_EXERCISE_
Your output should be every line below, copied exactly.

_DATA UNDER STUDY_

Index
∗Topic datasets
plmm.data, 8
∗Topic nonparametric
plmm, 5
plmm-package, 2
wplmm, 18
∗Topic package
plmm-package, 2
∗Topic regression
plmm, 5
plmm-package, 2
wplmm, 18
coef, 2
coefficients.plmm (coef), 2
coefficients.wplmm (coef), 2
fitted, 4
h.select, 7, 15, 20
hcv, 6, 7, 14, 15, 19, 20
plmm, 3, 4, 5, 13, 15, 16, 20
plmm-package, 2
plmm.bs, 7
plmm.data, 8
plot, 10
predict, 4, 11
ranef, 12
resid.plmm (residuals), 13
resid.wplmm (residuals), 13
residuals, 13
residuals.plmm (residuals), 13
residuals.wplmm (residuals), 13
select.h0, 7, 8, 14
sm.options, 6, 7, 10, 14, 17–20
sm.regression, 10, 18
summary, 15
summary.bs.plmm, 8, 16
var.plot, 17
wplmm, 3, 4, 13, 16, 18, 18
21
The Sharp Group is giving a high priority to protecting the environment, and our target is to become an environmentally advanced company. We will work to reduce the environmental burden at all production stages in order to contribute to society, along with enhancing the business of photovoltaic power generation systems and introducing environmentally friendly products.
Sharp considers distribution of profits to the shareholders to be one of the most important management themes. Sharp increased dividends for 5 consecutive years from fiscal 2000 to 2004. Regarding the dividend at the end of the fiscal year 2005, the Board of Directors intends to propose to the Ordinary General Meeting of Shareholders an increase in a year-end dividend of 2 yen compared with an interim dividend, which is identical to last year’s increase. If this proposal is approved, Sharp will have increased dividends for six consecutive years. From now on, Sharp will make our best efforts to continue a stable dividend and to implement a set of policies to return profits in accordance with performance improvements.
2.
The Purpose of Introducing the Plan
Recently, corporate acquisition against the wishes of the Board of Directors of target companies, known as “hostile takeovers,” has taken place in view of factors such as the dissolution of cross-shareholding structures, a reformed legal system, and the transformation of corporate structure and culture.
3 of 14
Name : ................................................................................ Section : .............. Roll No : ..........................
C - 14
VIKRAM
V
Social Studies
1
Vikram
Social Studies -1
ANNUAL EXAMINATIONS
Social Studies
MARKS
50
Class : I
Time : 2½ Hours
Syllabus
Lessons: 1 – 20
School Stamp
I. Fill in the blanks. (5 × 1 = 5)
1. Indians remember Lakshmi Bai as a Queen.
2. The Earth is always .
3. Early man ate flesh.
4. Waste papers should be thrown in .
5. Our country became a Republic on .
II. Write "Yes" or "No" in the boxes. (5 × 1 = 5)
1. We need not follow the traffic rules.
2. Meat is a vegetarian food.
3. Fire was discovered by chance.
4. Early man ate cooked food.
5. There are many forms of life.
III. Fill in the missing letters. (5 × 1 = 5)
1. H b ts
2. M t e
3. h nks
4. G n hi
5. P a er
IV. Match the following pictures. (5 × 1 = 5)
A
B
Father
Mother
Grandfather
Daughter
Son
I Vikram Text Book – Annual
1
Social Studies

_TASK SOLUTION_
Index
∗Topic datasets
plmm.data, 8
∗Topic nonparametric
plmm, 5
plmm-package, 2
wplmm, 18
∗Topic package
plmm-package, 2
∗Topic regression
plmm, 5
plmm-package, 2
wplmm, 18
coef, 2
coefficients.plmm (coef), 2
coefficients.wplmm (coef), 2
fitted, 4
h.select, 7, 15, 20
hcv, 6, 7, 14, 15, 19, 20
plmm, 3, 4, 5, 13, 15, 16, 20
plmm-package, 2
plmm.bs, 7
plmm.data, 8
plot, 10
predict, 4, 11
ranef, 12
resid.plmm (residuals), 13
resid.wplmm (residuals), 13
residuals, 13
residuals.plmm (residuals), 13
residuals.wplmm (residuals), 13
select.h0, 7, 8, 14
sm.options, 6, 7, 10, 14, 17–20
sm.regression, 10, 18
summary, 15
summary.bs.plmm, 8, 16
var.plot, 17
wplmm, 3, 4, 13, 16, 18, 18
21
The Sharp Group is giving a high priority to protecting the environment, and our target is to become an environmentally advanced company. We will work to reduce the environmental burden at all production stages in order to contribute to society, along with enhancing the business of photovoltaic power generation systems and introducing environmentally friendly products.
Sharp considers distribution of profits to the shareholders to be one of the most important management themes. Sharp increased dividends for 5 consecutive years from fiscal 2000 to 2004. Regarding the dividend at the end of the fiscal year 2005, the Board of Directors intends to propose to the Ordinary General Meeting of Shareholders an increase in a year-end dividend of 2 yen compared with an interim dividend, which is identical to last year’s increase. If this proposal is approved, Sharp will have increased dividends for six consecutive years. From now on, Sharp will make our best efforts to continue a stable dividend and to implement a set of policies to return profits in accordance with performance improvements.
2.
The Purpose of Introducing the Plan
Recently, corporate acquisition against the wishes of the Board of Directors of target companies, known as “hostile takeovers,” has taken place in view of factors such as the dissolution of cross-shareholding structures, a reformed legal system, and the transformation of corporate structure and culture.
3 of 14
Name : ................................................................................ Section : .............. Roll No : ..........................
C - 14
VIKRAM
V
Social Studies
1
Vikram
Social Studies -1
ANNUAL EXAMINATIONS
Social Studies
MARKS
50
Class : I
Time : 2½ Hours
Syllabus
Lessons: 1 – 20
School Stamp
I. Fill in the blanks. (5 × 1 = 5)
1. Indians remember Lakshmi Bai as a Queen.
2. The Earth is always .
3. Early man ate flesh.
4. Waste papers should be thrown in .
5. Our country became a Republic on .
II. Write "Yes" or "No" in the boxes. (5 × 1 = 5)
1. We need not follow the traffic rules.
2. Meat is a vegetarian food.
3. Fire was discovered by chance.
4. Early man ate cooked food.
5. There are many forms of life.
III. Fill in the missing letters. (5 × 1 = 5)
1. H b ts
2. M t e
3. h nks
4. G n hi
5. P a er
IV. Match the following pictures. (5 × 1 = 5)
A
B
Father
Mother
Grandfather
Daughter
Son
I Vikram Text Book – Annual
1
Social Studies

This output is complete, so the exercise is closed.